Please summarize your research.
Daniel: The proliferation of mobile connected devices enables the publication of social media content from a variety of physical places — or points of interest. The type of place shapes the content published from itand, in turn, this content gives a glimpse into the place’s atmosphere.

Place categories with sample tweets

Category

Sample Tweet

Arts & Entertainment

i’m back in central park . this place gives me war flashbacks now lol

College & University

currently visiting my dream school 😥 🧡

Food

Some Breakfast, it’s only right! #LA

Great Outdoors

Sorry Southport, Billy is dishing out donuts at #donutfest today. See you next weekend!

Nightlife Spot

Chicago really needs to step up their Aloha shirt game. Only a few of us dressed “appropriately” tonight.:) 🗿🌴🌺

Professional & Other Places

Leaving the news station after a long day

Shop & Service

Came to get an old fashioned tape measures and a button for my coat

Travel & Transport

Shoutout to anyone currently on the way to the APCE Annual Event in Louisville, KY! #APCE2018

 

This paper studies the language used in eight different types of places, such as restaurants, offices, or the outdoors. Through large-scale linguistic analysis, we show that text posted from a place (e.g., ‘outdoor places’) can mention specific place types (e.g., ‘beach’ or ‘island’), activities performed there (e.g., ‘hike’ or ‘swim’), feelings about the place (e.g., ‘beautiful’) or moments associated with that place (e.g., ‘sunset’).

The paper also demonstrates that we can predict with 43.67 Macro F1 accuracy one of eight place types from the language used in a single tweet by using modern Transformer-based methods.

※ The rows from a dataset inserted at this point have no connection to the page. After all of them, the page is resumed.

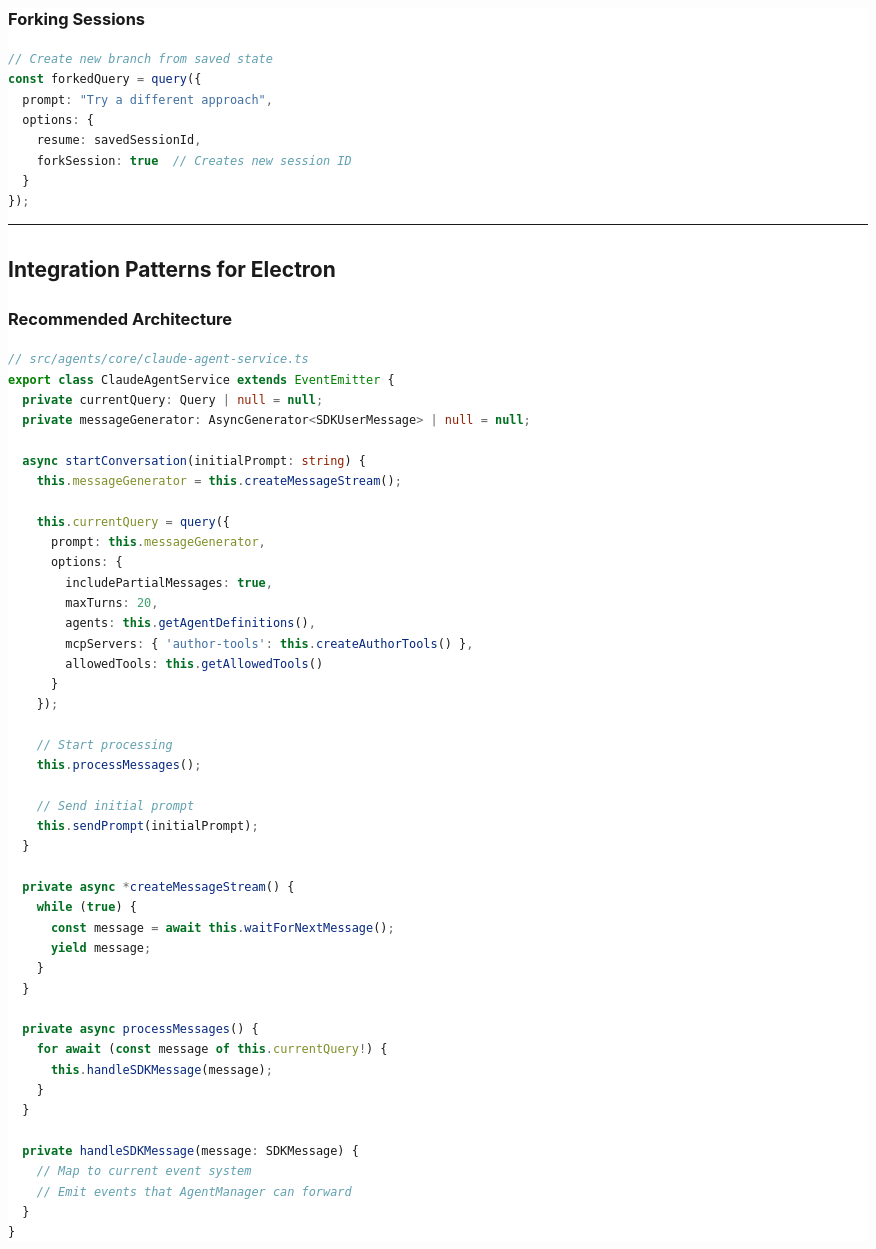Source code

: ### Forking Sessions

```typescript
// Create new branch from saved state
const forkedQuery = query({
  prompt: "Try a different approach",
  options: {
    resume: savedSessionId,
    forkSession: true  // Creates new session ID
  }
});
```

---

## Integration Patterns for Electron

### Recommended Architecture

```typescript
// src/agents/core/claude-agent-service.ts
export class ClaudeAgentService extends EventEmitter {
  private currentQuery: Query | null = null;
  private messageGenerator: AsyncGenerator<SDKUserMessage> | null = null;
  
  async startConversation(initialPrompt: string) {
    this.messageGenerator = this.createMessageStream();
    
    this.currentQuery = query({
      prompt: this.messageGenerator,
      options: {
        includePartialMessages: true,
        maxTurns: 20,
        agents: this.getAgentDefinitions(),
        mcpServers: { 'author-tools': this.createAuthorTools() },
        allowedTools: this.getAllowedTools()
      }
    });
    
    // Start processing
    this.processMessages();
    
    // Send initial prompt
    this.sendPrompt(initialPrompt);
  }
  
  private async *createMessageStream() {
    while (true) {
      const message = await this.waitForNextMessage();
      yield message;
    }
  }
  
  private async processMessages() {
    for await (const message of this.currentQuery!) {
      this.handleSDKMessage(message);
    }
  }
  
  private handleSDKMessage(message: SDKMessage) {
    // Map to current event system
    // Emit events that AgentManager can forward
  }
}
```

Why are these results notable? How does it advance the state-of-the-art in the field of computational linguistics?
Daniel: The paper is the first to study the relationship between language used at a location and type information associated with the point of interest. It presents a method and dataset in which tweets are associated with Foursquare’s location metadata, which indicates from where they have been posted. We believe this dataset and initial analysis will pave the way for research into how places impact user expression. Practically, being able to infer the place type from the text could help geographers and social scientists study mobility patterns and how people interact with places in real-time, something that would be important for studying the spread of COVID-19 and its impact on businesses and society.